MESSRS POCOCK and Viney attached kites to a light gig and rode in it from Bristol to London but they carried a pony on a platform at the rear “to make the carriage available when the wind did not serve”. They claimed to have regularly topped 20mph.
FRIEDRICH WÕHLER made aluminium by reacting potassium with anhydrous aluminium chloride.
HANCOCK PATENTED a steam boiler incorporating separate chambers of thin metal which could split rather than explode, a safety measure for operators and passengers alike.
THE WESTERN TIMES reported: “We were much gratified a day or two ago by witnessing a novel exhibition on the Hammersmith road of a large carriage propelled by a Gas Vacuum Engine, which rolled along with great ease, at the rate of seven miles per hour. There were several gentlemen in and upon it, who appeared quite satisfied of its power and safety. The public are indebted to Samuel Brown, Esq of Brompton, for this valuable discovery, who has been indefatigable in his exertions to bring it to its present state of perfection!’

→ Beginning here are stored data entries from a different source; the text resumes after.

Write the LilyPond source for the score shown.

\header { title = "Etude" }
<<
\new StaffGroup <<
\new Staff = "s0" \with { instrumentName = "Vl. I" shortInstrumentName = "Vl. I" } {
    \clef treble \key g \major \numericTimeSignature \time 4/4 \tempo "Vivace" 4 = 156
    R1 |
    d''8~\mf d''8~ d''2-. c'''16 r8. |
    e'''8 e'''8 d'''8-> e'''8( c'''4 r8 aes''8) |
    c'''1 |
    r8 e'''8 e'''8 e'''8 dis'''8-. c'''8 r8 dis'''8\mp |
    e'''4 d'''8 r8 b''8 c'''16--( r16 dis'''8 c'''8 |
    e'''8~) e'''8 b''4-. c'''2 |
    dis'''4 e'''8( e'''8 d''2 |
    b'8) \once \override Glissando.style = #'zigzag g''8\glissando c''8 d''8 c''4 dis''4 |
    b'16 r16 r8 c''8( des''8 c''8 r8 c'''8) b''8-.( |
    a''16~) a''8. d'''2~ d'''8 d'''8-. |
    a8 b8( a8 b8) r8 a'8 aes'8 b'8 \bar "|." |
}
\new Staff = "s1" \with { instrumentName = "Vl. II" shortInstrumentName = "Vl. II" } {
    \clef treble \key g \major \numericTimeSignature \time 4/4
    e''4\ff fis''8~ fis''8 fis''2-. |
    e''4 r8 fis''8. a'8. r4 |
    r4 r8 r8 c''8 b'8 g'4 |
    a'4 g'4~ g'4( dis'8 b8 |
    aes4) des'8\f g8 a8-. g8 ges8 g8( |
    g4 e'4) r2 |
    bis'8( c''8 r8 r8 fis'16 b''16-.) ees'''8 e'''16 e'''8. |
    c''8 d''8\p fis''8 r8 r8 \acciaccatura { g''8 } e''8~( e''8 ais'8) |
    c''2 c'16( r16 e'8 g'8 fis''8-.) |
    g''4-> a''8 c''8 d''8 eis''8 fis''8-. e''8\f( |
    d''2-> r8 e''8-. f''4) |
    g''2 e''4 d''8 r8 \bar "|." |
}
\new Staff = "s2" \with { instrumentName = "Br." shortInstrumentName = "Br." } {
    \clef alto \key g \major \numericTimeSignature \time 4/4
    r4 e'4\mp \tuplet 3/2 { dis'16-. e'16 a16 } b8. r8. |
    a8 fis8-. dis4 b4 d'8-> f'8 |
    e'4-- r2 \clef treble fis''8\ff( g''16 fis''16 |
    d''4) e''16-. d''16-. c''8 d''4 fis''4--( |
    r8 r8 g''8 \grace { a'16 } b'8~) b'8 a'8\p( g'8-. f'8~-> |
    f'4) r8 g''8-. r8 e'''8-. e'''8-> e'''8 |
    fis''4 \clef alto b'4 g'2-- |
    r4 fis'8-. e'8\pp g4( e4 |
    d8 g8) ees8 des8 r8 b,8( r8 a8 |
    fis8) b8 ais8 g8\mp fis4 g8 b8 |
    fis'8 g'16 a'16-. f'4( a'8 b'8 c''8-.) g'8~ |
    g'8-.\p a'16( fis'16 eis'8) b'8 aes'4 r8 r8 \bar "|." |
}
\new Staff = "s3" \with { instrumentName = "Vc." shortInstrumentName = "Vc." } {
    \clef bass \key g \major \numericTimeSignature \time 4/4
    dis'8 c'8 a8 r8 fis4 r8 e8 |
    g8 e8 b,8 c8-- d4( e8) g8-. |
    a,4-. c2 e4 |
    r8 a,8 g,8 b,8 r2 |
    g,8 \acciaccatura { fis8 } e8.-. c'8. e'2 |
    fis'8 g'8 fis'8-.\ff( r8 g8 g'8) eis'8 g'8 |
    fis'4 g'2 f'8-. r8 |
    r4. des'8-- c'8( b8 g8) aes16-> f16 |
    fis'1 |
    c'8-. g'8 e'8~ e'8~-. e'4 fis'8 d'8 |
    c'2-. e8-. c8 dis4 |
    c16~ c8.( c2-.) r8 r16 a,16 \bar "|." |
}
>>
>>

IN FEBRUARY 1829 Gurney drove one of his steam carriages 212 miles from London to Bath and back at an average of 15mph. Gurney’s pioneering run was made at the request of the Quartermaster General of the army who clearly grasped the advantage of moving troops and equipment at high speed. Gurney boosted the power of his engines with a high-pressure steam jet. The ‘Gurney Jet’ was applied to Stephenson’s Rocket locomotive for the Rainhill Trials on the Liverpool and Manchester Railway in October 1829, and to steam carriages. Stevenson also claimed responsibility for Brandreth’s Cyclopede, powered by a horse on a conveyor belt, that competed at Rainhill but only managed 6mph.